Share

Were You Born on the Wrong Continent?: by Thomas Geoghegan

5842-wrongcontinent.JPG

Were You Born on the Wrong Continent?

by Thomas Geoghegan

Rating: 3.9/5.0

Publisher: The New Press

American life as we know it is unsustainable. Think about it: the vast majority of middle class Americans wake up, eat an additive-riddled, mass-produced breakfast product, spend an inordinate amount of time sitting in their pod-like cars during the morning commute, work long hours in another, debatably habitable office pod (probably in front of a computer)…then commute home again and, exhausted, stay put, glued to the television or an internet dating site for the sake of stimulation and human connection, afraid to go back out into a freeway-dominated world where culture is slowly evaporating in the wake of strip malls, mega-stores and the monolithic offices where we slave away so that maybe, someday, we can afford to put our kids through college and retire with a pittance. It’s a wasteful, environmentally destructive, GDP-inflating but ultimately isolating and expensive existence…and it’s not getting us anywhere closer to regaining our economic stability, let alone a semblance of the power we once had within the global economy.

Thomas Geoghegan, a Chicago-based labor lawyer and author of Were You Born on the Wrong Continent?, contends that, by sticking with this consumption-driven, quality-of-life-depleting model, we Americans are driving ourselves, and our economy, to ruin. In the book, Geoghegan sets out to prove that the European social democratic model can help us “get a life” – one that would provide all middle and upper-class workers with such foreign luxuries as the time to simply read for pleasure (in print, no less!), participate in bottom-up worker control, truly understand and care about the daily news, enjoy government-subsidized, world-class education, rely upon guaranteed healthcare, vacation time, maternity leave and even go out after work to meet real live people and talk about all of these things over a few beers. In other words, he spends the first portion of the book talking a whole lotta mess, but can he and his beloved European model really deliver?
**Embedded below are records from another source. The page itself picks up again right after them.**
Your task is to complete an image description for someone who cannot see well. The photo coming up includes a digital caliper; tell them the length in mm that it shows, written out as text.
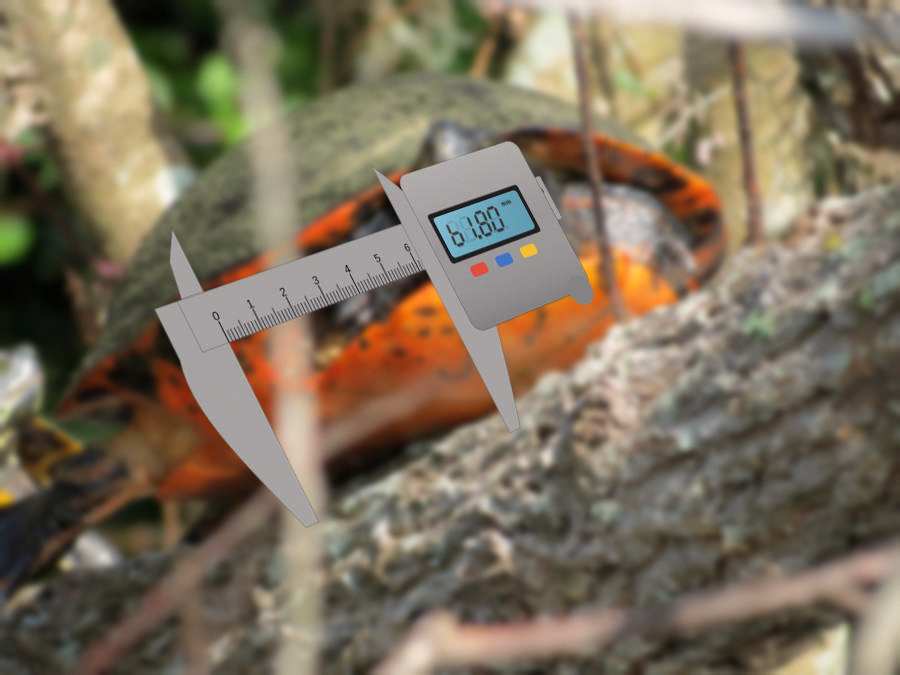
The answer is 61.80 mm
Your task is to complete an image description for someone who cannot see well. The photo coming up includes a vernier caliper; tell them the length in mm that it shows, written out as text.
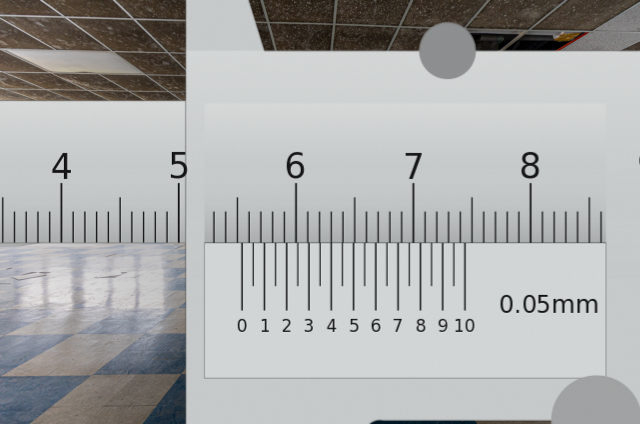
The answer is 55.4 mm
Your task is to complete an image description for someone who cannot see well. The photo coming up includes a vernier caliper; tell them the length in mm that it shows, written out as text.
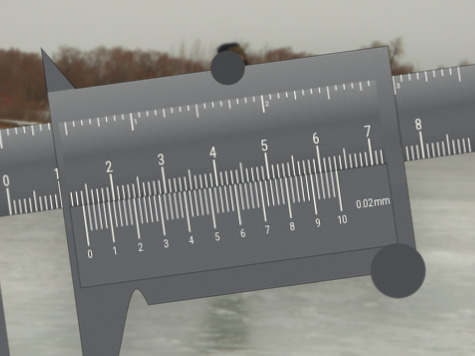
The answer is 14.0 mm
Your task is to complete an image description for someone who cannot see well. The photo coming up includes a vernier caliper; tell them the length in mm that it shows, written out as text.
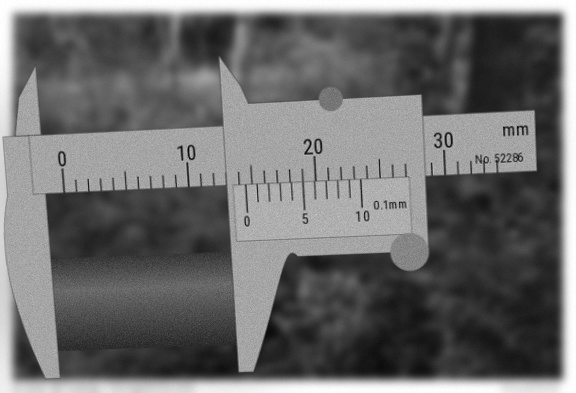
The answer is 14.5 mm
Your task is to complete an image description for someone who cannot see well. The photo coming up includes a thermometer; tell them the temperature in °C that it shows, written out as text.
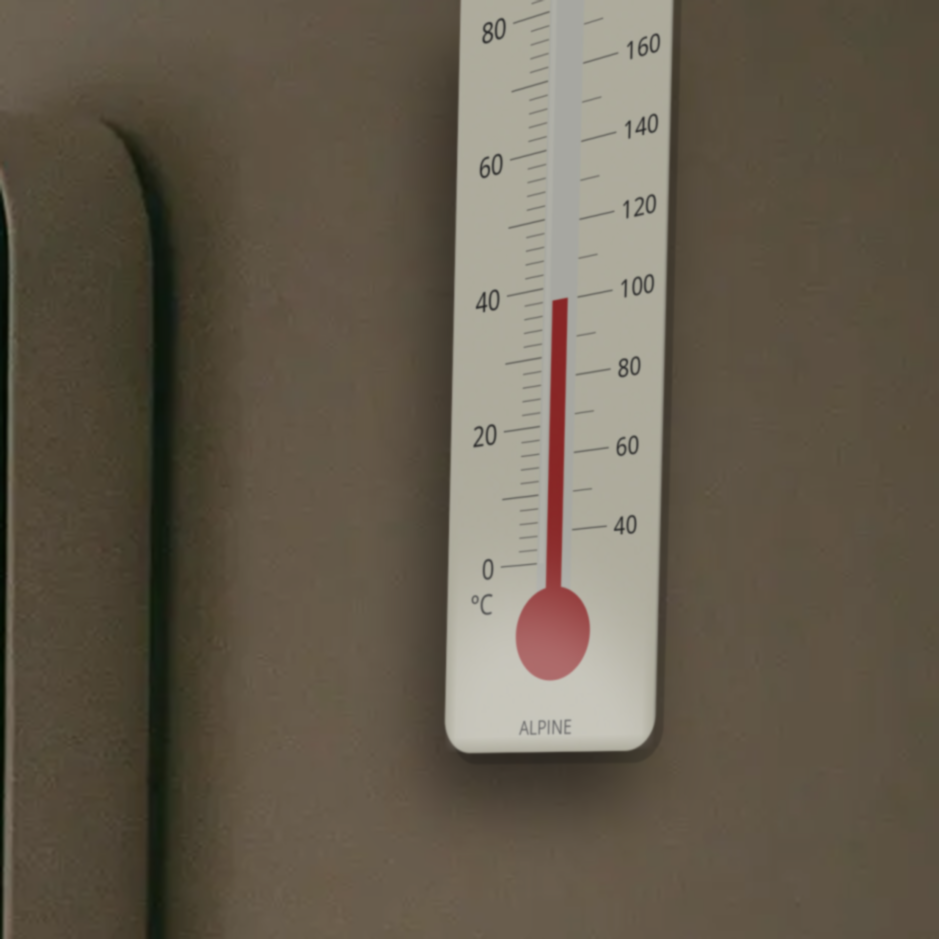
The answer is 38 °C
By no fault of Geoghegan’s, it’s a difficult question to answer. After a winningly approachable introductory chapter in which he marries just the right blend of statistical analysis, informed idealism and entertaining character development, our lawyer-turned-writer host (still reveling in the fact that he’s writing this book instead of working on a another case) launches into a hypothetical but nevertheless convincing illustration of his thesis. In “Where You’d Be Happier – or, the story of Isabel and Barbara,” Geoghegan nails the key points of his thesis by comparing the lives of two imaginary, upper-middle class, educated professional women – one of whom lives in a European social democracy, the other of whom resides in the United States. Not surprisingly, given the title of the book, Isabel comes out way on top – and we are left itching to dump our wearisome existence and move to Paris immediately, suddenly more than willing to relinquish our pesky iPhones for dog-earned, philosophical tomes by Rousseau and Voltaire and exchange Pop Tarts and Diet Coke and commutes for croissants, red wine and a quick stroll to work along cobblestone paths.

But that’s not Geoghegan’s point. And, despite repeated and rueful admissions that France is infinitely sexier than his chosen subject, he doesn’t advocate a Parisian model (or mass expatriation, either). Instead, he chooses, and encourages us to emulate, the Germans: and while that may sound as dry, stiff and uptight as you can possibly get within the otherwise vibrant European continent, there’s a good reason for his choice. Geoghegan wisely anticipates that many Americans may resent being asked to read about Germany (a “dreary place” compared to Paris, “even if the baked goods are just as delectable”); but, as he puts it, “maybe you’re exhausted as an American, and while you want to be competitive, you also want a life.” Enter the “German model,” a system that fosters an economy as competitive as China’s, a large, industrial, worker-controlled labor force, broad civic engagement, green business practices and some of the strongest print media industry left on the planet.

Dreary and dark though it may be at times, Geoghegan insists, passionately, that Germany works. Not perfectly, perhaps, but in a fashion designed to cultivate livable, balanced and – shoot – even lucrative, informed and economically stable lives. With an unusual willingness to change tone and format on his readers at will, Geoghegan flits from retrospective narration to hypothetical abstract to factual breakdown to meandering travelogue as the chapters progress, a strategy that makes Were You Born on the Wrong Continent? a challenging book report subject but an infinitely more entertaining read than your average study in comparative economics. Our authorial guide hits some bumps, and loses us in places, but his overall case for happiness leaves a strong impression.

I don’t honestly know what do with the ideas Geoghegan planted in my head…at least not as far as the American economy is concerned, anyway. What I do know – in addition to much, much more about Germany than I did before picking up this book – is that I feel admonished for my (and many fellow Americans’) lack of civic engagement, for our reluctance to read even one of today’s thinning newspapers from cover to cover and all too infrequent bouts of late-night, impassioned political discourse. In short, I feel like maybe I could be living more, learning more, talking more, living better.

Since nothing breeds change like ambitions born of discontent, maybe, if he rattles up enough readers with notions of a better way of living, Geoghegan will eventually succeed in bringing us a few steps closer to his European dream. That would be nice. And even if he doesn’t, we’ll start to think twice about defining happiness and well-being via GDP statistics – a definite and resoundingly human step in the right direction.